Likewise, the speculative tool that can understand phrase 'how to cure cancer' and phrase 'what is the curing time of epoxy' would have to pick up most narrow least objectionable interpretation of the 'cure cancer' phrase to merely answer something more useful than 'cancer is not a type of epoxy or glue, it does not cure'; it seems that not seeing killing everyone as a valid interpretation comes in as necessary consequence of ability to process language at all.

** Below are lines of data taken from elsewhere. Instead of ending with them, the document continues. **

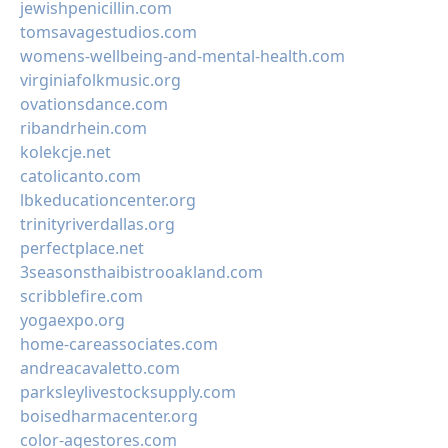
jewishpenicillin.com
tomsavagestudios.com
womens-wellbeing-and-mental-health.com
virginiafolkmusic.org
ovationsdance.com
ribandrhein.com
kolekcje.net
catolicanto.com
lbkeducationcenter.org
trinityriverdallas.org
perfectplace.net
3seasonsthaibistrooakland.com
scribblefire.com
yogaexpo.org
home-careassociates.com
andreacavaletto.com
parksleylivestocksupply.com
boisedharmacenter.org
color-agestores.com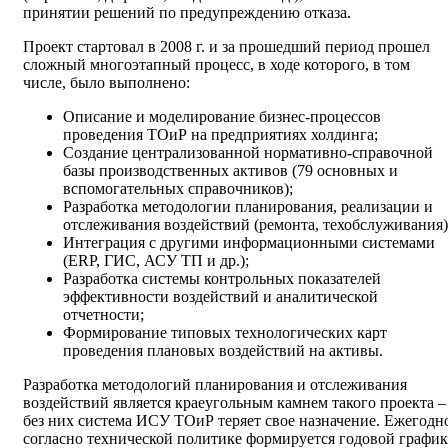
принятии решений по предупреждению отказа.
Проект стартовал в 2008 г. и за прошедший период прошел
сложный многоэтапный процесс, в ходе которого, в том
числе, было выполнено:
Описание и моделирование бизнес-процессов
проведения ТОиР на предприятиях холдинга;
Создание централизованной нормативно-справочной
базы производственных активов (79 основных и
вспомогательных справочников);
Разработка методологии планирования, реализации и
отслеживания воздействий (ремонта, техобслуживания)
Интеграция с другими информационными системами
(ERP, ГИС, АСУ ТП и др.);
Разработка системы контрольных показателей
эффективности воздействий и аналитической
отчетности;
Формирование типовых технологических карт
проведения плановых воздействий на активы.
Разработка методологий планирования и отслеживания
воздействий является краеугольным камнем такого проекта –
без них система ИСУ ТОиР теряет свое назначение. Ежегодн
согласно технической политике формируется годовой график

If the past sensory data include information about the internal workings, then there will be a striking correlation between the outputs that the workings would produce on their own (for physical reasons) and the AI's outputs. That rules out (or drives down expected utility of acting upon) all but very crazy hypotheses about how the Cartesian interaction works. Wrecking the hardware would break that correlation, and it's not clear what the crazy hypotheses would say about that, e.g. hypotheses that some simply specified intelligence is stage-managing the inputs, or that sometimes the AIXI-tl's outputs matter, and other times only the physical hardware matters.
Well, you can't include entire internal workings in the sensory data, and it can't model significant portion of itself as it has to try big number of hypotheses on the model on each step, so I would not expect the very crazy hypotheses to be very elaborate and have high coverage of the internals.
If I closed my eyes and did not catch a ball, the explanation is that I did not see it coming and could not catch it, but this sentence is rife with self references of the sort that is problematic for AIXI. The correlation between closed eyes and lack of reward can be coded into some sort of magical craziness, but if I close my eyes and not my ears and hear where the ball lands after I missed catching it, there's the vastly simpler explanation for why I did not catch it - my hand was not in the right spot (and that works with total absence of sensorium as well). I don't see how AIXI-tl (with very huge constants) can value it's eyesight (it might have some value if there is some asymmetric in the long models, but it seems clear it would not assign the adequate, rational value to it's eyesight). In my opinion there is no single unifying principle to intelligence (or none was ever found), and AIXI-tl (with very huge constants) fails way short of even a cat in many important ways.
edit: Some other thought: I am not sure that Solomonoff induction's prior is compatible with expected utility maximization. If the expected utility imbalance between crazy models grows faster than 2^length , and I would expect it to grow faster than any computable function (if the utility is unbounded), then the actions will be determined by imbalances between crazy, ultra long models. I would not privilege the belief that it just works without some sort of formal proof or some other very good reason to think it works.